A second tier entry in Eighties wave of Fifties sci-fi horror remakes, Chuck Russell’s The Blob is an affectionate tribute to the original, while making the most of a superior budget to tackle the source material’s main issue – the silly and non-threatening nature of an amorphous alien that invades a small Californian town.
The basic set up is the same. A meteorite lands in the woods near Arborville, CA, attracting the attention of an elderly bum. The space rock contains a mysterious jelly-like substance, and naturally the thing to do is poke it with a stick. Three high school stereotypes, Rebel Brian (Kevin Dillon, with motorbike and Brando-esque leather jacket), Jock Paul (Donovan Leitch) and Good Girl Megan (Shawnee Smith) discover the stricken hobo with the blob attached to his arm, and rush him to hospital.
At the hospital, the voracious nature of the Blob is revealed – it devours what’s left of the bum and also consumes Paul in a grisly scene, and the menacing muck increases in size. As with all these things, the grown ups and Sheriff’s department don’t believe the kids and are slow to react to the threat, and soon the whole town is in danger.

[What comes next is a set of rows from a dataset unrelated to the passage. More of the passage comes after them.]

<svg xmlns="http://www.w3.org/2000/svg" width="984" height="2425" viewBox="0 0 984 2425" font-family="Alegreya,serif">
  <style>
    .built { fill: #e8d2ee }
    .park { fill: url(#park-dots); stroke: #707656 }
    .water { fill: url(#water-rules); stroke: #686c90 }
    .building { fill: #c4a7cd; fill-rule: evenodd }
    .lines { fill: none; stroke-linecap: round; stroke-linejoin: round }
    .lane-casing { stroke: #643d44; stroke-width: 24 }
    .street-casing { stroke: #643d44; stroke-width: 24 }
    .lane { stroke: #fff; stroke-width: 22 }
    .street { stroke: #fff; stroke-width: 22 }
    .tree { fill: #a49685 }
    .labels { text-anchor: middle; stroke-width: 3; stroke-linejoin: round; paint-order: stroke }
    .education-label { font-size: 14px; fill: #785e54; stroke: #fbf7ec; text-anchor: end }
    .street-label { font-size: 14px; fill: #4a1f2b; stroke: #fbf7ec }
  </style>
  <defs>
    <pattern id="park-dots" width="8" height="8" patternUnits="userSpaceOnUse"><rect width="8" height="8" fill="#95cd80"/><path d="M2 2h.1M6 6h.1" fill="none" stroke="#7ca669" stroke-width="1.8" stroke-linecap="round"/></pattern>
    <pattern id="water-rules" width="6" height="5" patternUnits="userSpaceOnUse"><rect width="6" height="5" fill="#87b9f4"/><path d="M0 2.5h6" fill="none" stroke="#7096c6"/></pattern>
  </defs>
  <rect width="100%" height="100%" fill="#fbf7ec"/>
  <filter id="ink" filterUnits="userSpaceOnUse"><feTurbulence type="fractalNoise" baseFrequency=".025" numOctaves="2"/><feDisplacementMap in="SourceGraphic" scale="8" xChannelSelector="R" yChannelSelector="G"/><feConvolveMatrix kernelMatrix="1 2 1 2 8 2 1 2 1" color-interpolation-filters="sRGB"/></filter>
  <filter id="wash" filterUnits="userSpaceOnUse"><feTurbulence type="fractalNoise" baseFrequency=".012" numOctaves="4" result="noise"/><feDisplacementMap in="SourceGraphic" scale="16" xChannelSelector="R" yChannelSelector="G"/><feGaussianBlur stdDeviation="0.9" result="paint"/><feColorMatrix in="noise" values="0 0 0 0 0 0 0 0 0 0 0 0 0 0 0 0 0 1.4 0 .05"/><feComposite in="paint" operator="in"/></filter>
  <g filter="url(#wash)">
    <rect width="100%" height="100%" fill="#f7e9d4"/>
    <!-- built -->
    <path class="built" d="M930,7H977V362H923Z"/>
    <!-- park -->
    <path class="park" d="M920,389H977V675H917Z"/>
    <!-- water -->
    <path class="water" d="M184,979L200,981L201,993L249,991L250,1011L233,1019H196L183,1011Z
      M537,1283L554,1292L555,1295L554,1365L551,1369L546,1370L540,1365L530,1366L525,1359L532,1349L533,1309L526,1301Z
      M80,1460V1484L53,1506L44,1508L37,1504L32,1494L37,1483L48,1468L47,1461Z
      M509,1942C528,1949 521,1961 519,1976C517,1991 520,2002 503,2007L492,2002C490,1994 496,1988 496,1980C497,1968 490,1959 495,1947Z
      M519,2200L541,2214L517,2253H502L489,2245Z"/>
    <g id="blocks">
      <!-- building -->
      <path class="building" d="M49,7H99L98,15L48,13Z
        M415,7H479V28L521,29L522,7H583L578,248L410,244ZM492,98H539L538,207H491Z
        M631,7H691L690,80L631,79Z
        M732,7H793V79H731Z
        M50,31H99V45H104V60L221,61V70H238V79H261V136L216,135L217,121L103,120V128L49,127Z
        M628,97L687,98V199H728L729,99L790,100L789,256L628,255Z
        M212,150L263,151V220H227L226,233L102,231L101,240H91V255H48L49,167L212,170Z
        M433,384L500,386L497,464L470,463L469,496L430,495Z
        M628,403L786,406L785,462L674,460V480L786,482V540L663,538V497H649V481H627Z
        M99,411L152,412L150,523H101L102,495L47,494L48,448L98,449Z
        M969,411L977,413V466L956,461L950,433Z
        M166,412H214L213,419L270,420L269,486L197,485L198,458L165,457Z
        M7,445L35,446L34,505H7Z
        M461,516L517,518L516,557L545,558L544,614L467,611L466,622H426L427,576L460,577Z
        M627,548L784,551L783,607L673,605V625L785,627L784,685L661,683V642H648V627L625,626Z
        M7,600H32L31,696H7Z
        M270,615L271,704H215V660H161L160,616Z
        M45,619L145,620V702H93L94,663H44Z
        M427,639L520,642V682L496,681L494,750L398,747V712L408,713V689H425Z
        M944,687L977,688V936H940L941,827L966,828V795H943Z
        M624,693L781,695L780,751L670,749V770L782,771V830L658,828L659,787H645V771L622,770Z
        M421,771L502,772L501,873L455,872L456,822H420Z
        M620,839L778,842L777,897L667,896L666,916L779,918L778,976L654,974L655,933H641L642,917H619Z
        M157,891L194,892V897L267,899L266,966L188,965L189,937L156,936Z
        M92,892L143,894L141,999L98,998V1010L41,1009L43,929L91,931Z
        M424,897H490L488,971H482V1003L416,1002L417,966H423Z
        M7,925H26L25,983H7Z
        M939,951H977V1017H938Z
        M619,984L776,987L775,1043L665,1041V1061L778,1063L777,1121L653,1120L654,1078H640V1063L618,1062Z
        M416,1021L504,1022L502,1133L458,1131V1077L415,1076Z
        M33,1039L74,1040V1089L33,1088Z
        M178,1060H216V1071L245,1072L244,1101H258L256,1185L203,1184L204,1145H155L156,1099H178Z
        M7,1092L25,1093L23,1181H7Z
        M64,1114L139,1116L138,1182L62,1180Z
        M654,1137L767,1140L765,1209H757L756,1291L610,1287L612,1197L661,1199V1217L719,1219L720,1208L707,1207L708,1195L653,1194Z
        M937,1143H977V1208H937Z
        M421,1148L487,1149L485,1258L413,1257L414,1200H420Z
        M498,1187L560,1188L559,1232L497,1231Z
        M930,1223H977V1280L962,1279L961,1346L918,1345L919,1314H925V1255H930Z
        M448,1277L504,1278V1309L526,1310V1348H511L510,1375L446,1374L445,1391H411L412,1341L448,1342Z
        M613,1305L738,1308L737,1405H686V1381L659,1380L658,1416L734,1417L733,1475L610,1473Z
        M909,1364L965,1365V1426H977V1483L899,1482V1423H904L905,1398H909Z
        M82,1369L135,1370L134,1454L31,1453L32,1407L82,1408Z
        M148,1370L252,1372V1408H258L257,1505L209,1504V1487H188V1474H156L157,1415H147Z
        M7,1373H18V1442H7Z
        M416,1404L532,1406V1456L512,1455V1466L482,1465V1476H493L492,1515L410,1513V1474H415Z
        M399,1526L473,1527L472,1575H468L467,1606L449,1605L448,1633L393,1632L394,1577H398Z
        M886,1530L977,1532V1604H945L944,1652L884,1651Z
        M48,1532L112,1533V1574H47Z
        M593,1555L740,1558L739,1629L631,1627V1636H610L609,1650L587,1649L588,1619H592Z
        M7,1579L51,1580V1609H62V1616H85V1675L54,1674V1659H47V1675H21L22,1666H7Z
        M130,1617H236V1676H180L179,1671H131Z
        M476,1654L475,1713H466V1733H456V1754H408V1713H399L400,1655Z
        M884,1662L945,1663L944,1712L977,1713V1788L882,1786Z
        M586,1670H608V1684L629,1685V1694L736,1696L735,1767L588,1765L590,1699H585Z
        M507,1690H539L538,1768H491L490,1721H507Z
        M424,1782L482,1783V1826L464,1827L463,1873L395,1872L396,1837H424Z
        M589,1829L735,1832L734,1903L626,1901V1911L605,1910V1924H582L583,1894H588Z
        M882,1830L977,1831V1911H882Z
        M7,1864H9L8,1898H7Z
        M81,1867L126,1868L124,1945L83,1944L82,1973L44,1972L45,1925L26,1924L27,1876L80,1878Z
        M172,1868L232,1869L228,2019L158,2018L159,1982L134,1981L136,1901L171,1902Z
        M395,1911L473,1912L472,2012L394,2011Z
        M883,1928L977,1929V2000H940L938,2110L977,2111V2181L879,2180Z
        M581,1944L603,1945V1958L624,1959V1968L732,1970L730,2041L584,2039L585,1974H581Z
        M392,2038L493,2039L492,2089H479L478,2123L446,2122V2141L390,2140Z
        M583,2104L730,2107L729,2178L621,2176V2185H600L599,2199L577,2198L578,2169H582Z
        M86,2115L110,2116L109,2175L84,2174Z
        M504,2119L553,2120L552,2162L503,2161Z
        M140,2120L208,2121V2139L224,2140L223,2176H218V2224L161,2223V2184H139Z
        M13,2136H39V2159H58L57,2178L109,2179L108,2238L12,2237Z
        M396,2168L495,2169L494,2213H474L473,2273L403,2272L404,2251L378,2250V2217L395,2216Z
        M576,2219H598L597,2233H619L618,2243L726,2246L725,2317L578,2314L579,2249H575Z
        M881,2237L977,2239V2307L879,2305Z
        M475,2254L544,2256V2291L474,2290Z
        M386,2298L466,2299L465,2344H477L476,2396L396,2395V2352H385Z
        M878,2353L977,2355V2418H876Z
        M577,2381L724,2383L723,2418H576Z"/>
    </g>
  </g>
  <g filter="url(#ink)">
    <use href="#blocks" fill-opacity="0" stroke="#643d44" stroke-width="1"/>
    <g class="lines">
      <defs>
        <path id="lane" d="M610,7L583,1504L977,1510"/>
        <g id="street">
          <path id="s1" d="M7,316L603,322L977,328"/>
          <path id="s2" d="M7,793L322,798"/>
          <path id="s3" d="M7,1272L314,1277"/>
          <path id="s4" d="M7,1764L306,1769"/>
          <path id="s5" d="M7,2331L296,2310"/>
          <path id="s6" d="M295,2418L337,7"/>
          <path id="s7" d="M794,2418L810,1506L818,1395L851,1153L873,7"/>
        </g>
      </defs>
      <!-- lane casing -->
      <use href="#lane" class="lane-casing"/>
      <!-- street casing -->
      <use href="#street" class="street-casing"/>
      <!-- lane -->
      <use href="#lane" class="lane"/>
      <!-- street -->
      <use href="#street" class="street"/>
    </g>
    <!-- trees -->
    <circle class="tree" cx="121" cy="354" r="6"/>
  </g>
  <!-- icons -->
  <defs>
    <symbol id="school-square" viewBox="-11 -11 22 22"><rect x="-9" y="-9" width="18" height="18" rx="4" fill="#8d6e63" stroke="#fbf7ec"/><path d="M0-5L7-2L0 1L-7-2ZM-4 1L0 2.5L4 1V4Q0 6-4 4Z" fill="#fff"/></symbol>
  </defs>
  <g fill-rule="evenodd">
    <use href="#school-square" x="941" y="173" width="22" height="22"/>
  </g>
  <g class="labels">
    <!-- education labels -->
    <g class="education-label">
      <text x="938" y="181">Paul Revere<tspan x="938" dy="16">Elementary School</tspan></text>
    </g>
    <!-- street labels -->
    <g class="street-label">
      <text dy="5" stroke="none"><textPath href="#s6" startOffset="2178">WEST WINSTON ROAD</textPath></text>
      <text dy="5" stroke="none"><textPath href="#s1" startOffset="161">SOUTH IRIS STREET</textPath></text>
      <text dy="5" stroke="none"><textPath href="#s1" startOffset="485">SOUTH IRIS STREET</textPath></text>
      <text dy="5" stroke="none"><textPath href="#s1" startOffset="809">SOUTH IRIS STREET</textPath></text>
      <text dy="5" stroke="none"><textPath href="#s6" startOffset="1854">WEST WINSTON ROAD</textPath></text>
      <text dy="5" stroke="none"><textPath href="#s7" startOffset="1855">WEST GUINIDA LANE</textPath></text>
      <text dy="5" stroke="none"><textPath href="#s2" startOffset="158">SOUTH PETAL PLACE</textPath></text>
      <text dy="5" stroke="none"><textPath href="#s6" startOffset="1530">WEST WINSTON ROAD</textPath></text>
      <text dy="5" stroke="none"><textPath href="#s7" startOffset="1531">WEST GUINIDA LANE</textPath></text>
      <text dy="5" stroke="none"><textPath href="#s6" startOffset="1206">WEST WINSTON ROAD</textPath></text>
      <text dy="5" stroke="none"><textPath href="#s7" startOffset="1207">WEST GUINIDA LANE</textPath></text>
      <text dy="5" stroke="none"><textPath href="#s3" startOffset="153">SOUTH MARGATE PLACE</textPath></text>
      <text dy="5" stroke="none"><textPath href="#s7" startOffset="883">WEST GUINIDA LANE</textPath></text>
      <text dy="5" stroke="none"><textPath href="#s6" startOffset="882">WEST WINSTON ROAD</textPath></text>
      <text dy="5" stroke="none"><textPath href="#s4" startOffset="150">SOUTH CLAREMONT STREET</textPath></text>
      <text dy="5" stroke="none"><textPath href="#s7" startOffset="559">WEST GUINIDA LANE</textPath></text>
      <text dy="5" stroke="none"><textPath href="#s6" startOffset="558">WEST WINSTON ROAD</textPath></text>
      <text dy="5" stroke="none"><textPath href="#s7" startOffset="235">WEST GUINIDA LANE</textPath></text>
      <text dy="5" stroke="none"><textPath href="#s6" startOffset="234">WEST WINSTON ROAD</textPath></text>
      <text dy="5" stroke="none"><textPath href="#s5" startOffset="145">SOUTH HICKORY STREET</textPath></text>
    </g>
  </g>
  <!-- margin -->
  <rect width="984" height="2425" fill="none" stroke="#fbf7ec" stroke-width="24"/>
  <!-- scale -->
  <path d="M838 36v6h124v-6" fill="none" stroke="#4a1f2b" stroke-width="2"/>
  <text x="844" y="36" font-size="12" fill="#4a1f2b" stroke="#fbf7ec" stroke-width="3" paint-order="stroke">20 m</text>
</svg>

The special effects, while obviously influenced by John Carpenter’s The Thing earlier in the decade, are still effective and pleasingly gory. Looking like a particularly nasty, fast-growing tumour, the Blob now has the ability to melt its prey, scale walls and ceilings, suck the unwary down plugholes, and its victims can be seen floating inside it like insects trapped in amber.
Tony Gardner’s effects team really goes to town in their reimagining of the original’s famous cinema scene. Where in the original Blob, we just got cinemagoers fleeing from red jelly oozing out of the doors, here they are hunted from above in the dark, snatched into the air by the new and improved Blob’s tentacle-like protrusions.
Co-written by the the director and Frank Darabont, who would later receive an Oscar nomination for The Shawkshank Redemption, The Blob effectively sets up an Eighties version of small town Americana. While inhabiting stereotypes, the cast are likeably down to earth, which makes it more distressing as the film has no qualms about killing off sympathetic characters in a horrible manner.
The Blob follows standard procedure of making the government the real villain, with the revelation that the creature is actually a top secret weapon programme. Later, the town is quarantined and infested by military-types in bio-gear, setting up a rivetting action finale where our heroes have to deal with both the Blob and the nefarious government agents behind the project.
While the original film can be read as one of the most literal Commie-fearing manifestations of the Cold War (regular Americans absorbed by a faceless red menace), the remake fits into the Eighties preoccupation with body horror and distrust of one’s government, a hangover from the previous decade’s Watergate scandal and America’s disastrous defeat in Vietnam.
Deeper reading of The Blob isn’t really necessary, because what we have here is a solid genre entry with enough action and gloopy shock moments to satisfy fans of retro sci-fi horror. Order the pizza and get the beers in, and enjoy The Blob on a Friday night with some like-minded friends. Get absorbed!